Everyone seems to be in agreement that Microsoft (MSFT) needed to do it. Microsoft Office for iPad had to be a thing.
And now it will be.
Many of the 200 million or so people who use Apple’s (AAPL) tablets — especially those who use iPads for mobile work — would love to have the option to use Microsoft’s productivity suite. Meanwhile, with the PC market shrinking, MSFT shareholders were looking for solutions to prevent the Office cash cow from running dry.
Well, Microsoft CEO Satya Nadella used his first public presentation today to solve both issues, announcing that the Microsoft Office for iPad will be a very real thing.
Microsoft Office & the Apple iPad: Together at Last!
Microsoft’s reluctance under then-CEO Steve Ballmer to release the ubiquitous Microsoft Office for the iPad has been one of the great mysteries of the tablet age. After all, Microsoft had never balked at releasing Office for the Mac — despite the fact that Mac sales cut into Windows sales.
Sure, maybe it had something to do with giving Microsoft’s own Surface tablets a competitive edge. Apple’s insistence on taking a 30% cut of apps might have had something to do with it too.
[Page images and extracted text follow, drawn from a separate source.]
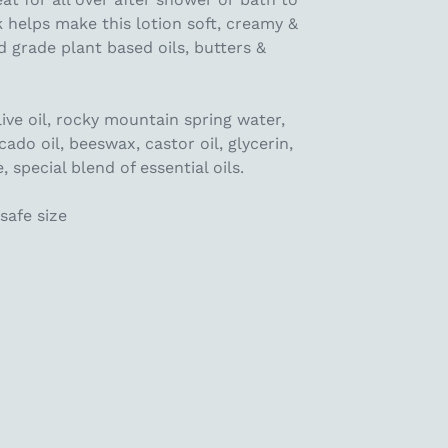
k helps make this lotion soft, creamy &
d grade plant based oils, butters &
live oil, rocky mountain spring water,
cado oil, beeswax, castor oil, glycerin,
 special blend of essential oils.
safe size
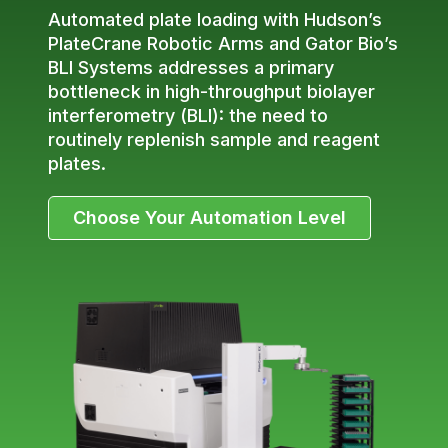
Automated plate loading with Hudson’s
PlateCrane Robotic Arms and Gator Bio’s
BLI Systems addresses a primary
bottleneck in high-throughput biolayer
interferometry (BLI): the need to
routinely replenish sample and reagent
plates.
Choose Your Automation Level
And sure, Office Online — which lets iPad users collaborate on Office documents on MSFT’s OneDrive — has been offered. But that’s very different from an actual app with full Office functionality, online and offline.
Which is why it took just minutes in today’s presentation — “the intersection of cloud and mobile” — for Microsoft Office for iPad to take center stage.
Word, Excel and Powerpoint will be in the iTunes App Store later today. Microsoft says you can download them for free, and this will get you the ability to read Office files. However, iOS 7 is required.
To edit and create, iPad owners will need to buy (or already have) an Office 365 subscription.
That approach neatly prevents Apple from scooping up a chunk of MSFT money, although AAPL will undoubtedly benefit from finally having Microsoft Office for iPad — especially in the enterprise market.
And that delay in releasing Microsoft Office for Apple’s tablets? It was never really addressed, other than an attempt to make it sound as though MSFT has spent this time laboring over Microsoft Office for iPad, sweating the details to make sure it’s a perfect experience.
It was even described as the “high fidelity” Office experience.
I can tell you that I’ll be personally downloading the Microsoft Office apps in a few minutes to find out just how polished they are.
There’s an argument to be made that MSFT missed the boat — that a generation of iPad users forced to turn to Office-compatible solutions like Apple’s own iWork suite or Google (GOOG) Docs is now quite happy with the status quo, accustomed to free apps and unlikely to turn back to Microsoft Office.
Worse, you could argue that this movement has helped Chromebooks — which use free Google apps in place of Microsoft of Office — rapidly gain ground.
Argue all you want, but the swath of headlines around this announcement would indicate that Office love is far from dead.
Plus, as pointed out in the New York Times, MSFT stock is trading at 14-year highs. Sure, a good part of that optimism is based on the selection of a new CEO, and sure, MSFT shares are actually down nearly 1% today.
But Microsoft’s run-up amid news anticipating today’s event would indicate that there is indeed hope that Microsoft Office for iPad would mark a return to the Office glory days.
So there’s plenty of life left in Microsoft’s old workhorse.
You can thank Apple for that.
As of this writing, Brad Moon did not hold a position in any of the aforementioned securities.